Dataset records: Begin

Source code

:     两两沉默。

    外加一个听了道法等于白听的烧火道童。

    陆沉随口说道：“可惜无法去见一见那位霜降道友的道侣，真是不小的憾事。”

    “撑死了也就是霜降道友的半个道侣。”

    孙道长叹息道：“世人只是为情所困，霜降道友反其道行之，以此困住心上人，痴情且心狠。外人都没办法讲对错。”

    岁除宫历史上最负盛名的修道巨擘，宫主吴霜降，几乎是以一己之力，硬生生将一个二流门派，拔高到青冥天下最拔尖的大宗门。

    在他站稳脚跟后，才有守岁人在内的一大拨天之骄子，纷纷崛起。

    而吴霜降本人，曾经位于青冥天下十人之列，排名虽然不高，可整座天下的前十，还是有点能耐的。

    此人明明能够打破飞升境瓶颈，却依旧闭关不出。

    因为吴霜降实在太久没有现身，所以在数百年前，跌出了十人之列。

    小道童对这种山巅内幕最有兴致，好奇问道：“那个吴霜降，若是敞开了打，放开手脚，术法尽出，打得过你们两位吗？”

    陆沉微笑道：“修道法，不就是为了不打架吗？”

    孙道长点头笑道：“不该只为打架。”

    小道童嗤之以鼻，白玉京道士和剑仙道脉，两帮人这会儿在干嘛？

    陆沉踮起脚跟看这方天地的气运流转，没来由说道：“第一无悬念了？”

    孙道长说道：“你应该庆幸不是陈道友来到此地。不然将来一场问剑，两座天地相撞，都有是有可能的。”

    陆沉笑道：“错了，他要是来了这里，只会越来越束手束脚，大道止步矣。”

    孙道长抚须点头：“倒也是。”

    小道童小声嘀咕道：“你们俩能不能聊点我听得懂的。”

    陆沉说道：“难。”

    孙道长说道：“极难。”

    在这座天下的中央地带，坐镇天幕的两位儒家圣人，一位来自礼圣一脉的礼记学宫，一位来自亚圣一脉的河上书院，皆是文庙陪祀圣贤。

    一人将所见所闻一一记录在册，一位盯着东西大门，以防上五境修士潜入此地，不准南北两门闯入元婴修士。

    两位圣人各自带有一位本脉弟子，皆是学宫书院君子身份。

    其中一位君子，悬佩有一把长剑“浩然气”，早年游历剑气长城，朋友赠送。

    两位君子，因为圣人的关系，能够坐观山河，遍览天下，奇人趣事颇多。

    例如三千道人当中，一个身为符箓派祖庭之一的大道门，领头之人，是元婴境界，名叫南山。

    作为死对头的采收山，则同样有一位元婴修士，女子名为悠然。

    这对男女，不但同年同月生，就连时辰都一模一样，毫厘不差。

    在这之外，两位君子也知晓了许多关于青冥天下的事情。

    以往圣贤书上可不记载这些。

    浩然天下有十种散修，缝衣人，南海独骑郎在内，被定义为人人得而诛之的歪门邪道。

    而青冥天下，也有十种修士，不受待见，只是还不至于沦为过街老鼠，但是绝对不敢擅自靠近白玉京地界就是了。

Dataset records: End
Dataset records: Begin

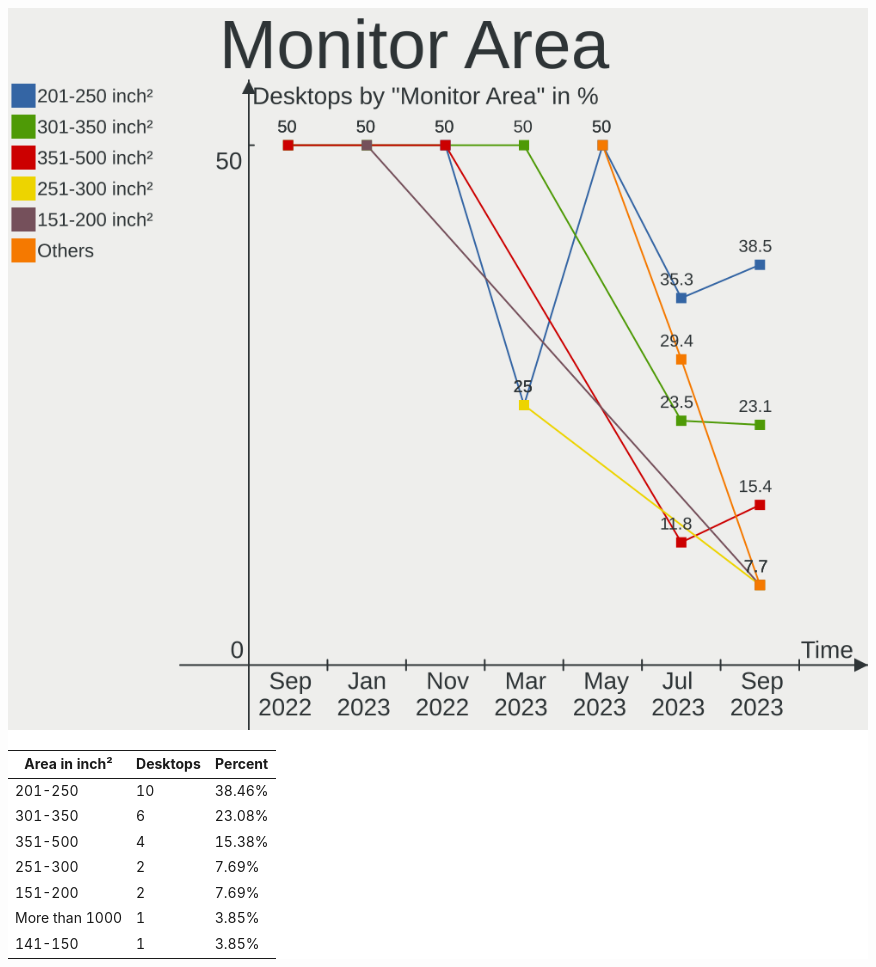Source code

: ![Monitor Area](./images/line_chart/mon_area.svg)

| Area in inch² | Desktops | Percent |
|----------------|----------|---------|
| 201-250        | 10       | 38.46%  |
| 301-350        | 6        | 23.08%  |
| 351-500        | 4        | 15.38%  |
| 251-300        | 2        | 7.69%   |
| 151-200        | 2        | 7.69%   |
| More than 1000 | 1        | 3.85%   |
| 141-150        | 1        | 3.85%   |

Dataset records: End
Dataset records: Begin

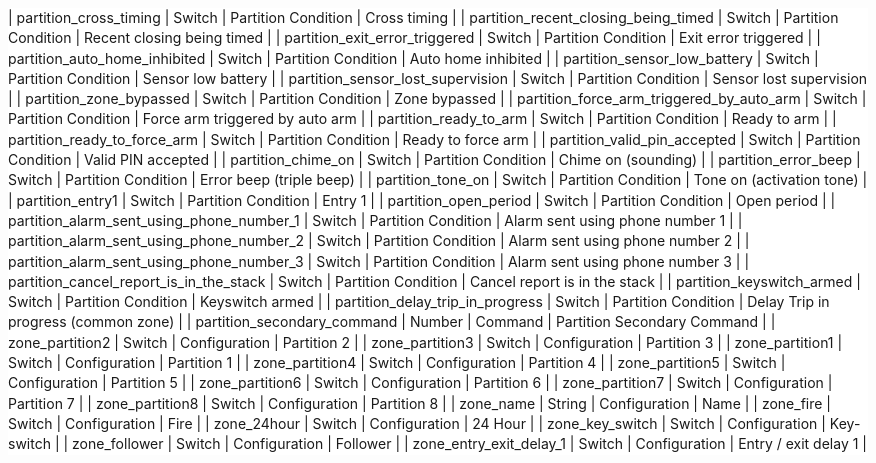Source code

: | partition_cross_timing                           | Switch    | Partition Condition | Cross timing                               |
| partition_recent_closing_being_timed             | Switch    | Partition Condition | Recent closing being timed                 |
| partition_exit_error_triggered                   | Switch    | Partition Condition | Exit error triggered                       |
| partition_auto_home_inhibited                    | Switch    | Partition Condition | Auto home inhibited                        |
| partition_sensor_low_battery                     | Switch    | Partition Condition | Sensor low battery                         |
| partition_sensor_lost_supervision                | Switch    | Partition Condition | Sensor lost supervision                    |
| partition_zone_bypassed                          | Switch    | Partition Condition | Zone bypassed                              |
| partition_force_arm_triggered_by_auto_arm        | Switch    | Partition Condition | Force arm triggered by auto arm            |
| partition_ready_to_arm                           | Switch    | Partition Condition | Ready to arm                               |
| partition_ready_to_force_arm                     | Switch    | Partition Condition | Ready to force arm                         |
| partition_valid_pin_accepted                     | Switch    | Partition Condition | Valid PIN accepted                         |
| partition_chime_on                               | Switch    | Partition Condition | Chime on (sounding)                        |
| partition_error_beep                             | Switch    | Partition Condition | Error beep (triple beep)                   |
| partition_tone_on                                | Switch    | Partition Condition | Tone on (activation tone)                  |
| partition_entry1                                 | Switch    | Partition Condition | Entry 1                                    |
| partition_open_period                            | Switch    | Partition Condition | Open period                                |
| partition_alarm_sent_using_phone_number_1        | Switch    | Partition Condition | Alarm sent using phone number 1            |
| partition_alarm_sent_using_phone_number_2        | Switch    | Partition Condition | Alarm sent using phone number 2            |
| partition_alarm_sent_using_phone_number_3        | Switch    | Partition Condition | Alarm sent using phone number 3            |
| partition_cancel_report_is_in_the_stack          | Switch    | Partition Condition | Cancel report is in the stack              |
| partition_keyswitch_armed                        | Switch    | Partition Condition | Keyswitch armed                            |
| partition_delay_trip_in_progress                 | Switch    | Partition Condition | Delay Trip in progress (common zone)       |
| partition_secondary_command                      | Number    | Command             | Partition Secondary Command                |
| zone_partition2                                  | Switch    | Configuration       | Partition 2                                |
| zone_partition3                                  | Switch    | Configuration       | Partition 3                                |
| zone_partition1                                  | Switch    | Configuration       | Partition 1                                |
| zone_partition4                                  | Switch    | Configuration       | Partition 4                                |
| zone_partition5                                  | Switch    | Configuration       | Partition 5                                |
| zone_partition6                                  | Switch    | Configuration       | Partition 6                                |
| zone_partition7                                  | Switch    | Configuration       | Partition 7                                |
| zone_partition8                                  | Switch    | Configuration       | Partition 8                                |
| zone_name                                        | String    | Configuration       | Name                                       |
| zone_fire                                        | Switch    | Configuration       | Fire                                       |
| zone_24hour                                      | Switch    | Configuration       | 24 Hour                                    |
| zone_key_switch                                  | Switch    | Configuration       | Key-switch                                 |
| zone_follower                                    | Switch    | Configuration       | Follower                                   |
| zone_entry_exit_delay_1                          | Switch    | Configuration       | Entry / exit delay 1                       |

Dataset records: End

• Your assignment
Rewrite the lines from the one containing "在这之外，两位君子也知晓了许多关于青冥天下的事情。" up to and including the one containing "而青冥天下，也有十种修士，不", changing "散修" to "野修" and keeping everything else the same.

• Answer section
    在这之外，两位君子也知晓了许多关于青冥天下的事情。

    以往圣贤书上可不记载这些。

    浩然天下有十种野修，缝衣人，南海独骑郎在内，被定义为人人得而诛之的歪门邪道。

    而青冥天下，也有十种修士，不受待见，只是还不至于沦为过街老鼠，但是绝对不敢擅自靠近白玉京地界就是了。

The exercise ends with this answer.